**Page extract**
+-------+
A little more than eight months ago, I wrote my first blog of the “pandemic period.” Innocently, I contemplated whether navigation through COVID-19 might have the potential to reverse some of the polarization that has become so ingrained in our culture. Might having to sacrifice for others’ safety bring us closer together as Americans—a phenomenon we’ve seen at other challenging times in our national history? As we now anticipate the election of 2020 amid rising infection rates, the knowledge that we have not reacted that way as a people leaves me heavy-hearted. Whatever happens on November 3, millions and millions of us are going to be sad, angry or worse. In the face of so much division – political, racial, economic and ideological – we are in dire need of bridges that enable us to find common ground and shared fate again. Who is going to build them? How do those of us who believe in democracy need to conduct ourselves?
+-------+
**What you will do**
- 1) Translate this sentence from the blog post on polarization into Spanish: "Whatever happens on November 3, millions and millions of us are going to be sad, angry or worse."
- 2) Write the next paragraph of the blog post on pandemic-era polarization, picking up after its final question.
+-------+
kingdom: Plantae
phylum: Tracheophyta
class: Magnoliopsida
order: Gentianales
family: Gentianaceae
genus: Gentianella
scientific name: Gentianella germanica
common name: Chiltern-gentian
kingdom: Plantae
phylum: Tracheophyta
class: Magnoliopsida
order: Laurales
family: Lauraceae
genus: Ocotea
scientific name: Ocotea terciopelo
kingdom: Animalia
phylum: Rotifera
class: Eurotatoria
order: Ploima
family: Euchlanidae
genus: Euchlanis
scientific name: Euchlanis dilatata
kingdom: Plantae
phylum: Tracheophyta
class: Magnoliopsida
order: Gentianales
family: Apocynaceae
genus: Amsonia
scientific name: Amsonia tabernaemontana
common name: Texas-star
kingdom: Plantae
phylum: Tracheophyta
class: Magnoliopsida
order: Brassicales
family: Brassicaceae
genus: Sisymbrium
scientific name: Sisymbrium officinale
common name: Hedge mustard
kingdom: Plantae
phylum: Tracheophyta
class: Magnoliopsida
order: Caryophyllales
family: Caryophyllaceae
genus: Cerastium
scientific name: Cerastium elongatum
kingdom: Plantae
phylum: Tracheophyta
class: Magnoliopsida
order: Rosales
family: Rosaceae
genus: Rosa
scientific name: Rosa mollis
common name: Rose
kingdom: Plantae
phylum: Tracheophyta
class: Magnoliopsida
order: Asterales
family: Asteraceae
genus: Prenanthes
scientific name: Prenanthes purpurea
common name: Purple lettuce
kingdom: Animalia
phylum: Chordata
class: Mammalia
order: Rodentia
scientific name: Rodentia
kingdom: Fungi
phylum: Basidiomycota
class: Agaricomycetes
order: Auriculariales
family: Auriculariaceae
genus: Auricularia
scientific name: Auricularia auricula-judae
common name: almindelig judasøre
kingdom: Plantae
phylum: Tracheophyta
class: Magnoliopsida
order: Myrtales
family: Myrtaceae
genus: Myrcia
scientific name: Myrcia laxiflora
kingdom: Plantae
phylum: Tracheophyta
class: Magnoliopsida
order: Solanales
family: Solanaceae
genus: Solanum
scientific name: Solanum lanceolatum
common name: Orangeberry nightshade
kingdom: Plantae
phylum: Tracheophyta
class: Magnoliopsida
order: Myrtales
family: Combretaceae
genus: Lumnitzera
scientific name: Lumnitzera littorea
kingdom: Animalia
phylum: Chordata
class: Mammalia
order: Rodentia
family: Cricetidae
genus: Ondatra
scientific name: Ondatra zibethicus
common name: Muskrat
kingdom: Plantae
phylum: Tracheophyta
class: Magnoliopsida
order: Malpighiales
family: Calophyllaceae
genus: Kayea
+-------+
**Answers by task**
- 1) Pase lo que pase el 3 de noviembre, millones y millones de nosotros vamos a estar tristes, enojados o algo peor.

- 2)
One of the great things about our country, I remind myself, is that we do have elections, and they come around every couple of years. The peaceful transfer of power is (and should be) one of our proudest public accomplishments. I remember having the opportunity to be in Washington D.C. on the day that Bill Clinton succeeded George H.W. Bush after a bruising campaign. My strongest memory of that inauguration day: thousands and thousands of Clinton supporters on the Mall to celebrate, but stopping to look up and wave a collective, genuine ‘thank you’ to President and Mrs. Bush as the presidential helicopter flew away from the White House. Partisans campaign, someone wins, and someone loses.  But we come together as Americans – at least that has been most of our history. I’ve been moderately involved in politics for more than 40 years, and I must say it has never felt quite like this.  I’m not prone to panic or hyperbole, but I also don’t want to ignore persistent signals that this time is different – and we each need to be prepared to be part of pulling this country back together, ensuring an effective democracy for the generations that come after us.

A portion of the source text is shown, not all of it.